[Activity]: Where the data below shows a picture, leave that picture out and copy the rest exactly.
━━ Working data
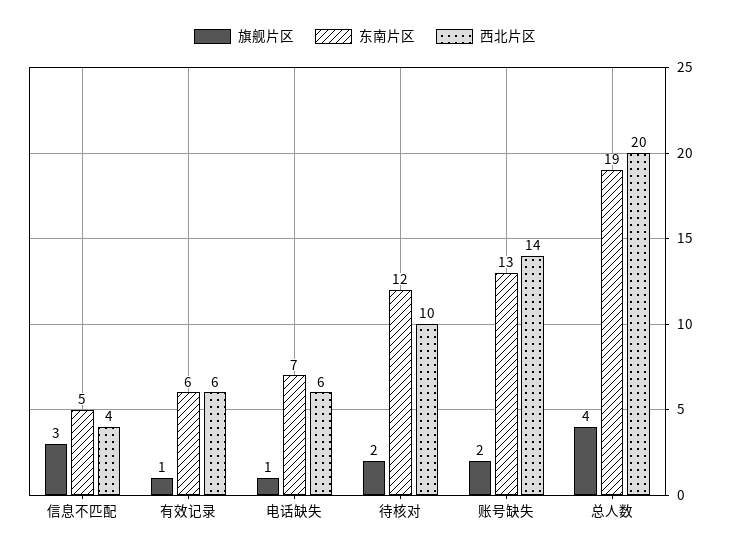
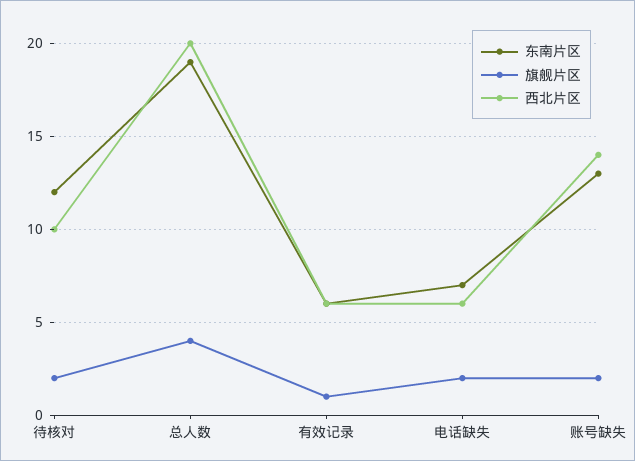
  {
    "旗舰片区": {
-     "信息不匹配": 3,
      "有效记录": 1,
-     "电话缺失": 1,
+     "电话缺失": 2,
      "待核对": 2,
      "账号缺失": 2,
      "总人数": 4
    },
    "东南片区": {
-     "信息不匹配": 5,
      "有效记录": 6,
      "电话缺失": 7,
      "待核对": 12,
      "账号缺失": 13,
      "总人数": 19
    },
    "西北片区": {
-     "信息不匹配": 4,
      "有效记录": 6,
      "电话缺失": 6,
      "待核对": 10,
      "账号缺失": 14,
      "总人数": 20
    }
  }

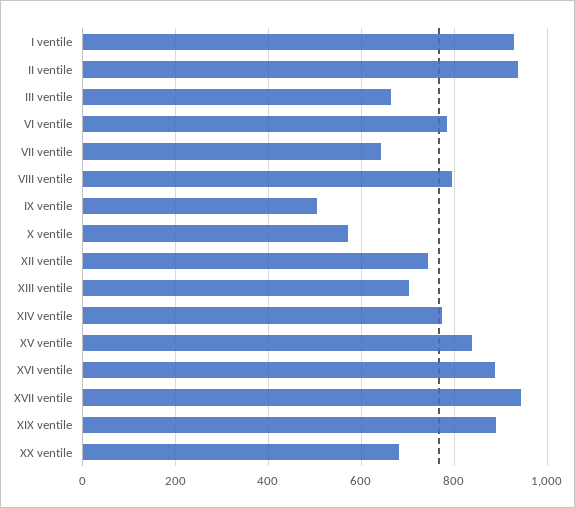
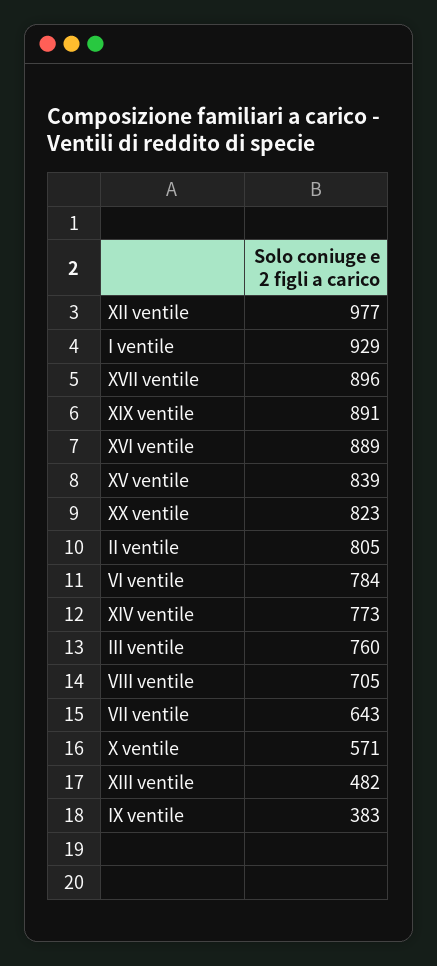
  {
    "I ventile": 929,
-   "II ventile": 940,
+   "II ventile": 805,
-   "III ventile": 660,
+   "III ventile": 760,
    "VI ventile": 784,
    "VII ventile": 643,
-   "VIII ventile": 800,
+   "VIII ventile": 705,
-   "IX ventile": 500,
+   "IX ventile": 383,
    "X ventile": 571,
-   "XII ventile": 740,
+   "XII ventile": 977,
-   "XIII ventile": 700,
+   "XIII ventile": 482,
    "XIV ventile": 773,
    "XV ventile": 839,
    "XVI ventile": 889,
-   "XVII ventile": 940,
+   "XVII ventile": 896,
    "XIX ventile": 891,
-   "XX ventile": 680
+   "XX ventile": 823
  }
━━━━
[Answer to the problem]:
  {
    "旗舰片区": {
-     "信息不匹配": 3,
      "有效记录": 1,
-     "电话缺失": 1,
+     "电话缺失": 2,
      "待核对": 2,
      "账号缺失": 2,
      "总人数": 4
    },
    "东南片区": {
-     "信息不匹配": 5,
      "有效记录": 6,
      "电话缺失": 7,
      "待核对": 12,
      "账号缺失": 13,
      "总人数": 19
    },
    "西北片区": {
-     "信息不匹配": 4,
      "有效记录": 6,
      "电话缺失": 6,
      "待核对": 10,
      "账号缺失": 14,
      "总人数": 20
    }
  }

  {
    "I ventile": 929,
-   "II ventile": 940,
+   "II ventile": 805,
-   "III ventile": 660,
+   "III ventile": 760,
    "VI ventile": 784,
    "VII ventile": 643,
-   "VIII ventile": 800,
+   "VIII ventile": 705,
-   "IX ventile": 500,
+   "IX ventile": 383,
    "X ventile": 571,
-   "XII ventile": 740,
+   "XII ventile": 977,
-   "XIII ventile": 700,
+   "XIII ventile": 482,
    "XIV ventile": 773,
    "XV ventile": 839,
    "XVI ventile": 889,
-   "XVII ventile": 940,
+   "XVII ventile": 896,
    "XIX ventile": 891,
-   "XX ventile": 680
+   "XX ventile": 823
  }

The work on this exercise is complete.